A NAT(Network Address Translation) devices enable you to connect your virtual machines (EC2) in a private subnet to connect to the internet or other AWS services. For example, you can install or update software using a NAT device to your server that sits in the private subnet, which has no internet access directly.
NAT Device forwards traffic from your private subnet to the internet or other AWS services. When traffic is directed to the internet, the source IP address is replaced with the NAT device’s address, and similarly when the response traffic returns, the NAT device translates the address back to those instance’s private IP address.
You can use either your own NAT device in an EC2 instance (i.e. NAT Instance) or a managed NAT device offered by AWS, called as NAT gateway.
Important Points about NAT Instance Configuration
- When creating a NAT instance, Disable Source/Destination Check on the Instance.
- NAT instances must be created in a public subnet.
- There must be a route out of the private subnet to the NAT instance.
- The amount of NAT instances traffic load depends on the instance size. If you are bottlenecking, increase the instance size.
- You can create high availability using Auto scaling Group, multiple subnets in different AZs, and a script to automate failover.

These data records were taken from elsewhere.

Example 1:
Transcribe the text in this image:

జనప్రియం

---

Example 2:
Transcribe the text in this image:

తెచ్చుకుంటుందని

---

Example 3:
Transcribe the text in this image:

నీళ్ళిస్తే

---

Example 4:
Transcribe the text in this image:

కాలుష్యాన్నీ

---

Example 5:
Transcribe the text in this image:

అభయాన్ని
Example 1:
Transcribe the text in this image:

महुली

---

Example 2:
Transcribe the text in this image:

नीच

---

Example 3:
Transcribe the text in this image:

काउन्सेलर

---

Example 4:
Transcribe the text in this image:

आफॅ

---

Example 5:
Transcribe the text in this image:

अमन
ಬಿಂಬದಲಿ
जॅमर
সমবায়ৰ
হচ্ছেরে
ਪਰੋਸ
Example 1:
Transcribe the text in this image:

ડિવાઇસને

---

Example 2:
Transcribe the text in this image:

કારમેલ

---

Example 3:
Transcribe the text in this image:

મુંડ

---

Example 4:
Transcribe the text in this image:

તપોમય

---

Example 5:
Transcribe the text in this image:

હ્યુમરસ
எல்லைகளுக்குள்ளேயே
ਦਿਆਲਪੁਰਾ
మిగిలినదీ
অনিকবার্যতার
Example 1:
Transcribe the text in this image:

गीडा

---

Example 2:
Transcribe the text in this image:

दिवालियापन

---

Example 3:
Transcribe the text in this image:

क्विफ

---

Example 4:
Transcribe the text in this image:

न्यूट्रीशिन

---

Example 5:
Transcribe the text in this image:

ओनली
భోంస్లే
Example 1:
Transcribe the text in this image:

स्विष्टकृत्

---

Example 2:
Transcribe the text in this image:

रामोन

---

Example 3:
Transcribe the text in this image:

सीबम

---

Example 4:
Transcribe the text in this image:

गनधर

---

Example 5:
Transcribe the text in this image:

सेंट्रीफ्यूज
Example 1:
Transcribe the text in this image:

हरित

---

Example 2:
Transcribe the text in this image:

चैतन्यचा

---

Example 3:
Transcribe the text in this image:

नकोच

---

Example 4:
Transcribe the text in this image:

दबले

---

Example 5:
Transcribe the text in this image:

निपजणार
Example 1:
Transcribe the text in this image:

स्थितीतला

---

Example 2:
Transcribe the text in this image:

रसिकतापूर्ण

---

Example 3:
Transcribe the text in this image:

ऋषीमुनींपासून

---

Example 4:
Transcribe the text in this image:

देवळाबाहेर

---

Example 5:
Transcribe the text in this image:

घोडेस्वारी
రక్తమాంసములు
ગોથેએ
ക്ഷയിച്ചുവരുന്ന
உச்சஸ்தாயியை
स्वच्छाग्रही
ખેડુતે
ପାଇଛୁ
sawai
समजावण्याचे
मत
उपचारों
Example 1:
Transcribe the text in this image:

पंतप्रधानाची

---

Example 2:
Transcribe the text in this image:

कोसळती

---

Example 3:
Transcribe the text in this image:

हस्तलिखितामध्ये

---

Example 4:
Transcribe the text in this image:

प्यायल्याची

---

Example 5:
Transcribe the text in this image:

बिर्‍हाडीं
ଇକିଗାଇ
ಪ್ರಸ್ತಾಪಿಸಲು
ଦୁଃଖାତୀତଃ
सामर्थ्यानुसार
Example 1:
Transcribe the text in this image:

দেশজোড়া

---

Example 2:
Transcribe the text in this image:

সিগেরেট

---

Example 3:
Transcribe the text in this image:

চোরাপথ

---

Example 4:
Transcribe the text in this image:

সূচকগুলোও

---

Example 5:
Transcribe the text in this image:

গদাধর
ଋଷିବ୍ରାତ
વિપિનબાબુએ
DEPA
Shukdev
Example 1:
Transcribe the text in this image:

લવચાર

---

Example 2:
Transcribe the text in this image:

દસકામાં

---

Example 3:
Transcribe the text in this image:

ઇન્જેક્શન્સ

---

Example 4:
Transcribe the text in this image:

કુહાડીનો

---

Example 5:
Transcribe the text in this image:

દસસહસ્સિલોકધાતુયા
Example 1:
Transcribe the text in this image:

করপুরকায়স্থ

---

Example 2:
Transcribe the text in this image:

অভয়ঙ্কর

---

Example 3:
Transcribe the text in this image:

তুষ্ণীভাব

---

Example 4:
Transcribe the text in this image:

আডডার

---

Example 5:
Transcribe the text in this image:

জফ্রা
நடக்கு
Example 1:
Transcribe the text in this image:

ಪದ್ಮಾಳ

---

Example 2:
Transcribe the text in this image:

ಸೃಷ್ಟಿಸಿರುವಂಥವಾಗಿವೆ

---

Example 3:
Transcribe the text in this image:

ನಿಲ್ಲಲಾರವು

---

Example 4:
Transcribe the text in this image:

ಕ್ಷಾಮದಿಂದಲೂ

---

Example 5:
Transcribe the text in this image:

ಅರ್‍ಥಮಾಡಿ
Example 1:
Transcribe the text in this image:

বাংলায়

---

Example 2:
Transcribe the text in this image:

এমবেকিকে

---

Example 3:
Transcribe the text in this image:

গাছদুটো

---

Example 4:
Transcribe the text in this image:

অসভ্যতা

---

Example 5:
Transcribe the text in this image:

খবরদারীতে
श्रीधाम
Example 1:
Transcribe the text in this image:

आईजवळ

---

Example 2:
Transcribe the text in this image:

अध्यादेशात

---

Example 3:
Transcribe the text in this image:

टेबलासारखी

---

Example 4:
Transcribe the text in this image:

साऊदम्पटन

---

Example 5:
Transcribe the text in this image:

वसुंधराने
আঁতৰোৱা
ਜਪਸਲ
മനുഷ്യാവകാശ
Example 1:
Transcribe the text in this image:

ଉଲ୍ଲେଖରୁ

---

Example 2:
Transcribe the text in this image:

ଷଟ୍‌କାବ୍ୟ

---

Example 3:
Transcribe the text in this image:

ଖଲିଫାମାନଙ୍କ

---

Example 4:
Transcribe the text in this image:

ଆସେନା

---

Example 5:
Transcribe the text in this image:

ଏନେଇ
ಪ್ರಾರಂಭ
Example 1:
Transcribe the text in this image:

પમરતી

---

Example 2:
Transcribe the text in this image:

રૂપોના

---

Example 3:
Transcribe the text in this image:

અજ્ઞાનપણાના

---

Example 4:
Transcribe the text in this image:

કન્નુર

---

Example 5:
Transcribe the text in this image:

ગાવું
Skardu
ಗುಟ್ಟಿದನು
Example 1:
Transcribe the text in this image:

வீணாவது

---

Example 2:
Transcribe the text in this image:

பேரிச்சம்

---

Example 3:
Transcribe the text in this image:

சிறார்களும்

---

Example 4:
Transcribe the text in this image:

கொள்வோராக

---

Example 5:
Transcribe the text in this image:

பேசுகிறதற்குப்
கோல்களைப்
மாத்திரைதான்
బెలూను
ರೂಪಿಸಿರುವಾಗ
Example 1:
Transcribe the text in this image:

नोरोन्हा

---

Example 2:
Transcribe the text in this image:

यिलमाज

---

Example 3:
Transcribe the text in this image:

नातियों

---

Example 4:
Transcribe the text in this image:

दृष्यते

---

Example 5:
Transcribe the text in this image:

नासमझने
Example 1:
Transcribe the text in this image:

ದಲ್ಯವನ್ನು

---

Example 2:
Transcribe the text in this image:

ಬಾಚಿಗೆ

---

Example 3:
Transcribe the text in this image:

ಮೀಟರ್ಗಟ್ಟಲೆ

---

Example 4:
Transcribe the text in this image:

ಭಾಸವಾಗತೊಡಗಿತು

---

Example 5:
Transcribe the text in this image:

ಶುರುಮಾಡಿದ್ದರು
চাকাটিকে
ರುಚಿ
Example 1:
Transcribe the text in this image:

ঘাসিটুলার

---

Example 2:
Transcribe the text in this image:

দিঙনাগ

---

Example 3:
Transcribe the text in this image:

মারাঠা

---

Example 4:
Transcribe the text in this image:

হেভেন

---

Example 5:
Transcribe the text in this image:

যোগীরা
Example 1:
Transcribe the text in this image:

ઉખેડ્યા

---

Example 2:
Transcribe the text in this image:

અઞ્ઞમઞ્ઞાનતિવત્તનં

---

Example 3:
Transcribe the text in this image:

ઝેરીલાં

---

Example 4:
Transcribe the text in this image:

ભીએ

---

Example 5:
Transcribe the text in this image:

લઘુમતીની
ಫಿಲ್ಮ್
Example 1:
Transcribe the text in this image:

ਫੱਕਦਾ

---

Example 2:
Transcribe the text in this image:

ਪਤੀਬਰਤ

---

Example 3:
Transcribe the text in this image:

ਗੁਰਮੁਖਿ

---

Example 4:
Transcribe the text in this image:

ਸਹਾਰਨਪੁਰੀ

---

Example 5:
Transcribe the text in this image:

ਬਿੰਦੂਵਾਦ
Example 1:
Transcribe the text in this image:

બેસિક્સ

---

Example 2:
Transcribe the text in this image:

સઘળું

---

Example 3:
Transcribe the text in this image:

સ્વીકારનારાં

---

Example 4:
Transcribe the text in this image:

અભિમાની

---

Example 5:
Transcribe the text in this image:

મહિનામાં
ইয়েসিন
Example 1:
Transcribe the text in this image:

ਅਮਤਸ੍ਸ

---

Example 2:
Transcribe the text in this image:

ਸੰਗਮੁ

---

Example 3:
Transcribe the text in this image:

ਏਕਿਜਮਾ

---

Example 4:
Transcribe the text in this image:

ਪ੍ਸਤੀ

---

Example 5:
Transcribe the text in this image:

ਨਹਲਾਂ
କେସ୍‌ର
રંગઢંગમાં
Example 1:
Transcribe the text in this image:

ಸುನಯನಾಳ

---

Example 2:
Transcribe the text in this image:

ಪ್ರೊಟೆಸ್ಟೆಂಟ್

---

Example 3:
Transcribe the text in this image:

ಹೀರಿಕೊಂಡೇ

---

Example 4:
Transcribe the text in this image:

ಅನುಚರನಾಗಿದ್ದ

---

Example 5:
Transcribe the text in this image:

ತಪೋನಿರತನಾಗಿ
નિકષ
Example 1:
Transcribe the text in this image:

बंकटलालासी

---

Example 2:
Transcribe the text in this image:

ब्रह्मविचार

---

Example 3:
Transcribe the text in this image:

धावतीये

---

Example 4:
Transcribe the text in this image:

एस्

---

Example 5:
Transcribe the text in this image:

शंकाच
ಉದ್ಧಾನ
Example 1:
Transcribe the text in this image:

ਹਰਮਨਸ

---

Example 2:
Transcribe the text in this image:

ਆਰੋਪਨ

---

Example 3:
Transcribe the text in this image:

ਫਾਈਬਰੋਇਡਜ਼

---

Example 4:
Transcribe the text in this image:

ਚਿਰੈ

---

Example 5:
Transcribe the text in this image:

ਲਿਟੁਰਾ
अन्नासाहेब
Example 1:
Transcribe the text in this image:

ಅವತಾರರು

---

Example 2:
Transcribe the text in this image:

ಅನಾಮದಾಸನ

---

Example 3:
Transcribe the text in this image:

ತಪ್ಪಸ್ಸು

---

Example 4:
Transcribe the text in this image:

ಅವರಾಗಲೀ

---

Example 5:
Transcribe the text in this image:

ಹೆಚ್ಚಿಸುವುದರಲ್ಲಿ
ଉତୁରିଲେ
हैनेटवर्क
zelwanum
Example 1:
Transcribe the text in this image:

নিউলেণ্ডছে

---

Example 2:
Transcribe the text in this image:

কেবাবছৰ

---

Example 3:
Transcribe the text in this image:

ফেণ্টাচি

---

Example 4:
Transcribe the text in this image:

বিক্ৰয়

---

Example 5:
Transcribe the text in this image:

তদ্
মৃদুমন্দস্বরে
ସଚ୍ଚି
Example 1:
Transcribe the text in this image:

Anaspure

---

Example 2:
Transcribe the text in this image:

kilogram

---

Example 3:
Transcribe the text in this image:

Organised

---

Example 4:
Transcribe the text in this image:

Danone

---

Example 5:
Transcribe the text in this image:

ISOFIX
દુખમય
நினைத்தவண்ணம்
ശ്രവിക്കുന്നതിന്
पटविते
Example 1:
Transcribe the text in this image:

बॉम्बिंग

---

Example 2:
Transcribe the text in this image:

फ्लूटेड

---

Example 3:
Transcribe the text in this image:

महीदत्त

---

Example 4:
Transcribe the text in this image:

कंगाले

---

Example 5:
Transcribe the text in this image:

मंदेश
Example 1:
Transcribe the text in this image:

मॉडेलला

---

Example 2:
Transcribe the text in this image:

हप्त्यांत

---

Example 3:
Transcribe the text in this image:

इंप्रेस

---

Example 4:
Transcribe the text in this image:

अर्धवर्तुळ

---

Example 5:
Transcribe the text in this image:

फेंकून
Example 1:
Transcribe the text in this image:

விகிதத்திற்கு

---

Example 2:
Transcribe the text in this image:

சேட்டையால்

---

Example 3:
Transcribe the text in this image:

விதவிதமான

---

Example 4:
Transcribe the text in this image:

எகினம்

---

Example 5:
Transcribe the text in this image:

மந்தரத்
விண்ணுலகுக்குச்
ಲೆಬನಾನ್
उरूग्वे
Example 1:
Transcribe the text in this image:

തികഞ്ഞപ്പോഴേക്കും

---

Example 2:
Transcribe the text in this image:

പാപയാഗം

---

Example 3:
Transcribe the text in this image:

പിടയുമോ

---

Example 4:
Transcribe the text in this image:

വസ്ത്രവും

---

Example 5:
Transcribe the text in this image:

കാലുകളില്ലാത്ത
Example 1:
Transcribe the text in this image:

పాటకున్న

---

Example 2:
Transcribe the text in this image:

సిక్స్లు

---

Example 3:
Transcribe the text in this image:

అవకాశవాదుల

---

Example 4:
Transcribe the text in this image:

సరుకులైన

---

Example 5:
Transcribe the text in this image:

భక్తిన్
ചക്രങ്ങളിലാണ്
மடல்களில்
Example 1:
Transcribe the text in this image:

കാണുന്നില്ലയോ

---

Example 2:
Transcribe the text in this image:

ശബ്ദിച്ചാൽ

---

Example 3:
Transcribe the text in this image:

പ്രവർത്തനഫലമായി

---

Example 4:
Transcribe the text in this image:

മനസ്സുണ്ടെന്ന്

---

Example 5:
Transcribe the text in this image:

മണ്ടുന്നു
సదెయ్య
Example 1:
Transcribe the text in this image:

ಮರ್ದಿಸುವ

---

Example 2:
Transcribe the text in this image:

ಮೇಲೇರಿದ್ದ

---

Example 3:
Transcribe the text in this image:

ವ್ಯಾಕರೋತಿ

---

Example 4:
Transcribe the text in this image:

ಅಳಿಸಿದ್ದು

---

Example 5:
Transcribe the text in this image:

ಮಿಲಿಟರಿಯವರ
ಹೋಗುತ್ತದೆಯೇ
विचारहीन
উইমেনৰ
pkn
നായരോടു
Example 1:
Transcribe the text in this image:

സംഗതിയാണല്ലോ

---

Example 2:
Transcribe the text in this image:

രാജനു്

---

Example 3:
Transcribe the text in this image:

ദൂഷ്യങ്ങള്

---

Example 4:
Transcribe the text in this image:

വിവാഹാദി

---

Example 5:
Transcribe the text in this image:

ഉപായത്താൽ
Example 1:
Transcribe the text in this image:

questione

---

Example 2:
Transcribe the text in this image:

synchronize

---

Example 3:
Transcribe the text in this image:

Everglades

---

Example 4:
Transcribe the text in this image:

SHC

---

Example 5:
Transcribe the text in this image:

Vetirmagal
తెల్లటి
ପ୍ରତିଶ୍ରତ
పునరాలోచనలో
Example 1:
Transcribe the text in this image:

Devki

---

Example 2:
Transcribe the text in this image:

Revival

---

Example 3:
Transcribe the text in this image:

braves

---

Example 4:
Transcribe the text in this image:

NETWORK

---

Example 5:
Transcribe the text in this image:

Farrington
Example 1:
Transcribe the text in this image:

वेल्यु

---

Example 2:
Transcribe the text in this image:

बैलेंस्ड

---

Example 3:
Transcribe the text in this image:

- It needs a Security Group association.
Important Points about NAT Gateway Configuration
- AWS recommends the NAT gateway because it is a managed service that provides better bandwidth and availability compared to NAT instances.
- It is Preferred by the enterprise.
- It Starts at 5Gbps and scale currently to 45Gbps.
- Not associated with the security group.
- Automatically assigned a public IP address.
- In order to work it route tables must be updated.
- No need to disable Source/Destination Checks.